Critics hailed the range of her voice and the passion behind her performances.
But behind closed doors, her life was far from the romantic dreams she captured so brilliantly in her singing. She struggled for years with drug and alcohol problems, entering rehab again as recently as May 2011.
Her sudden death shocked the world as much as Jackson's passing from an overdose of sedatives and a powerful anesthetic in June 2009, at age 50. She joins a short list of brilliant singers -- Elvis Presley, Amy Winehouse and Jackson -- whose lives were cut short by personal problems and drug abuse.
Houston died on the eve of the Grammy Awards, and just hours before she was due to attend the annual pre-Grammy party thrown by record producer Clive Davis -- the man who discovered her in a nightclub in the early 1980s and who guided her career through its many ups and downs.
Her death came just over two years after a 2009 comeback following the end of a turbulent 14-year marriage to singer Bobby Brown. She is survived by their daughter, Bobbi Kris.

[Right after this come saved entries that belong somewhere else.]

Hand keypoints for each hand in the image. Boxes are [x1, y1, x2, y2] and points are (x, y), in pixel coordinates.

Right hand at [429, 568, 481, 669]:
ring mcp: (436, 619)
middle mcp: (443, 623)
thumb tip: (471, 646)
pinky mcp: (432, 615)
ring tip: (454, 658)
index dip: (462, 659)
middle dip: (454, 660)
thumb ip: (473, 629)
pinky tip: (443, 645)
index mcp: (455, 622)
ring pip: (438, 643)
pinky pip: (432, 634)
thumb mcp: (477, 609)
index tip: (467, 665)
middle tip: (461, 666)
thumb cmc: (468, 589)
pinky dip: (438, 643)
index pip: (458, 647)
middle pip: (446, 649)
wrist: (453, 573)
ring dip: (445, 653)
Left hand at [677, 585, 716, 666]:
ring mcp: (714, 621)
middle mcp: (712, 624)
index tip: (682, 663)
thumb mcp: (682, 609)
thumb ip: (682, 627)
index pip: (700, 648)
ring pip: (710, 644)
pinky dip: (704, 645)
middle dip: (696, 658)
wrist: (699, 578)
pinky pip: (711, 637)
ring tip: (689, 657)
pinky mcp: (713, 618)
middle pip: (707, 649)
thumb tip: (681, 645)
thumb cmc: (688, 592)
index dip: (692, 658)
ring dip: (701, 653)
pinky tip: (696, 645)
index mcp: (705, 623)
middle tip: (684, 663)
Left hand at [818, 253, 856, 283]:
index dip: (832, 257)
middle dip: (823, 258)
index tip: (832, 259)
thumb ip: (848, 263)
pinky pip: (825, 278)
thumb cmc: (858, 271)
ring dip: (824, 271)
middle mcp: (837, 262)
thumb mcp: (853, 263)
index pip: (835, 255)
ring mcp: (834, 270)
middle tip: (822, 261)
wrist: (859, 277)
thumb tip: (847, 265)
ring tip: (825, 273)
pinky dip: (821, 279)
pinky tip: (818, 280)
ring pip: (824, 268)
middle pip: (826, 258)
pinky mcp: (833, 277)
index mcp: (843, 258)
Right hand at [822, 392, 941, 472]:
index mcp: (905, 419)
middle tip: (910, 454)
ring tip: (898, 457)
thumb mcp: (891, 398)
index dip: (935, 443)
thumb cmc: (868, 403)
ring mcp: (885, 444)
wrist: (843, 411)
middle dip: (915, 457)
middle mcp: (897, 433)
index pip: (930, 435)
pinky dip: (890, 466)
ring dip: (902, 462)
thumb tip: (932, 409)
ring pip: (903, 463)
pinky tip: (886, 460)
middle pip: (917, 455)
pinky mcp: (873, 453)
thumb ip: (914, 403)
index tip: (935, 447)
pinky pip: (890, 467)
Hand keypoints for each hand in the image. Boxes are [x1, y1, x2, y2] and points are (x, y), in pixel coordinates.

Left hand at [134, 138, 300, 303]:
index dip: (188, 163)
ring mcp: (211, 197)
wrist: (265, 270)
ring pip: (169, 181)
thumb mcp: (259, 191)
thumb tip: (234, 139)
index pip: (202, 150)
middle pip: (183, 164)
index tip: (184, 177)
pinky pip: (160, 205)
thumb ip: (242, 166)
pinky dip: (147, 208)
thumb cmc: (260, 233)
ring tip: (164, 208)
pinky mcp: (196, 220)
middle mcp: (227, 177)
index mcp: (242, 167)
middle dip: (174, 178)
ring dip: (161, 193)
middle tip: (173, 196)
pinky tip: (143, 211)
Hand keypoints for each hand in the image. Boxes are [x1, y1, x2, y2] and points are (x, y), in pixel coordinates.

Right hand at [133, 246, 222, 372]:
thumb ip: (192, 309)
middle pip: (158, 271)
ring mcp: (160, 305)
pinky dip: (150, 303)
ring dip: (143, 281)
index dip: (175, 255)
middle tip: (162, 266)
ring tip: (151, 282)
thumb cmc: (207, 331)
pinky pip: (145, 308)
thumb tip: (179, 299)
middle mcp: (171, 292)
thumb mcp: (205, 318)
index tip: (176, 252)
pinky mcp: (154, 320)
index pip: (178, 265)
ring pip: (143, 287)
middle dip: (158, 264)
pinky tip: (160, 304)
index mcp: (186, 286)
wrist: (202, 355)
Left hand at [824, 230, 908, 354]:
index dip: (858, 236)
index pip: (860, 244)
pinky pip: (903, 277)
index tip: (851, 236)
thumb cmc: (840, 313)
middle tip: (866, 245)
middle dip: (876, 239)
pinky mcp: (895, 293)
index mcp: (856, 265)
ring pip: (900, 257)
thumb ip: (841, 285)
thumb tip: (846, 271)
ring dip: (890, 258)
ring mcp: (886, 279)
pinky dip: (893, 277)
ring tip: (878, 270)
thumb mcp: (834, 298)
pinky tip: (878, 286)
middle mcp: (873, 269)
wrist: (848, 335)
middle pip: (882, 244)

BATTLING DRUGS, MAKING MUSIC
Houston brought a painful and public honesty to her personal struggles, admitting in a 2002 TV interview that she had used marijuana, cocaine, alcohol and prescription drugs.
By 2009, as she released her first (and last) studio album in seven years with "I Look to You," she told talk show host Oprah Winfrey that her and Brown's drug of choice was marijuana mixed with cocaine.

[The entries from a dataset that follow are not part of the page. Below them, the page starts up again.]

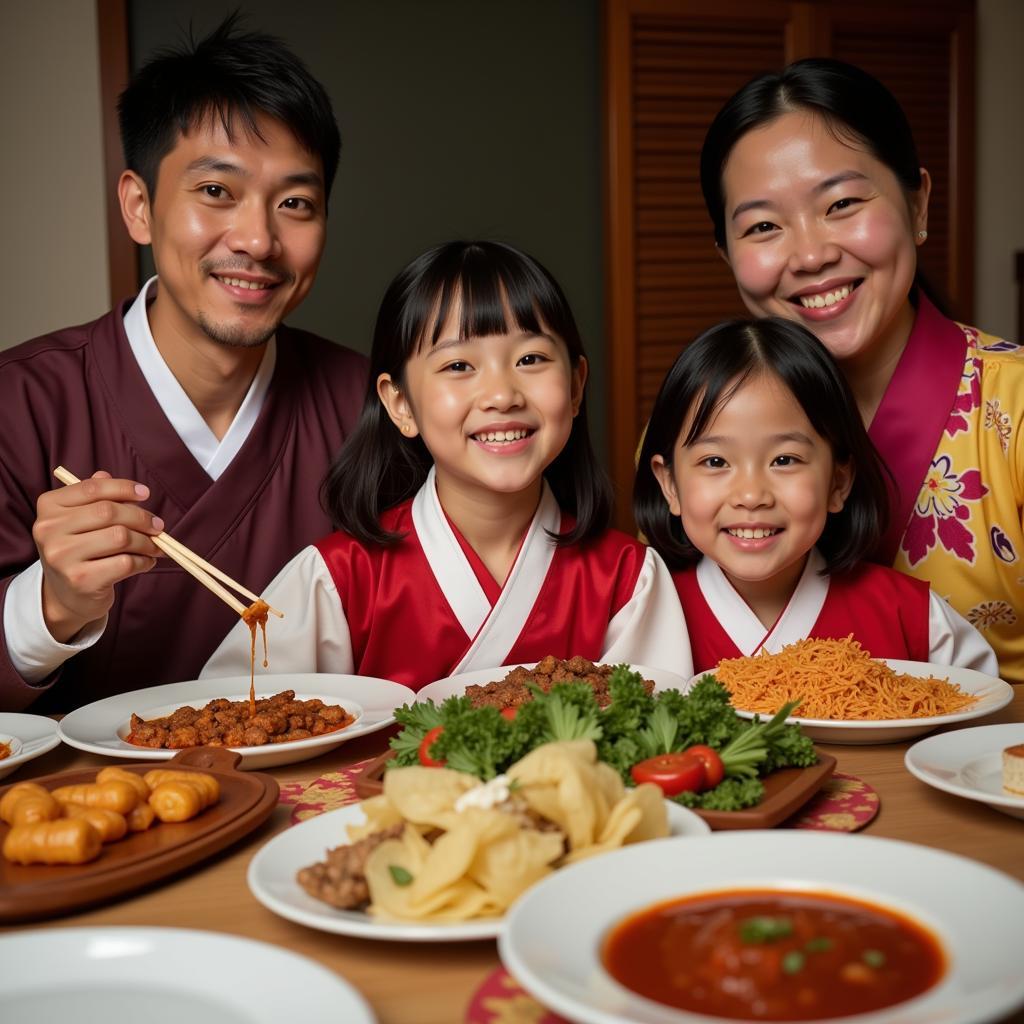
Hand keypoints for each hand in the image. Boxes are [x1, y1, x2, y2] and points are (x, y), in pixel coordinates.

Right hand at [32, 472, 163, 642]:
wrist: (67, 595)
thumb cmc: (81, 550)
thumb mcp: (82, 521)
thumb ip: (102, 500)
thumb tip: (133, 491)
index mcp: (49, 507)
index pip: (92, 488)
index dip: (123, 487)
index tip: (145, 494)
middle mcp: (49, 530)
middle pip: (109, 512)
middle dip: (142, 518)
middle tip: (158, 526)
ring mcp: (62, 556)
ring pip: (121, 537)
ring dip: (147, 542)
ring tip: (154, 546)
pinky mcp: (80, 580)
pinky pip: (126, 562)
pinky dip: (144, 561)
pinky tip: (145, 562)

She also described how when the two were high, he would break glass objects and at one point he painted what she called "evil eyes" on the walls of their home.
Her mother forced her into rehab, telling Houston "I'm not losing you to Satan," the singer told Winfrey.
The pair divorced in 2007 and Houston declared that she was clean. But a comeback tour of Europe was dogged by poor performances, bizarre behavior, and repeated denials that she was back on drugs.
It was all a far cry from the days when Houston began singing in a gospel choir in New Jersey at the age of 11, and later accompanied her mother, the rhythm and blues singer Cissy Houston, in concerts and on an album.
Houston, whose cousin was singer Dionne Warwick and whose godmother was Aretha Franklin, did some modeling and started singing on jazz albums in the early 1980s before Davis heard her and offered her a record contract.
Her self-titled debut album was released in 1985 and produced the hit singles "Saving All My Love For You," "How Will I Know" and "The Greatest Love of All." At more than 13 million copies, it was the best-selling debut album ever by a female artist.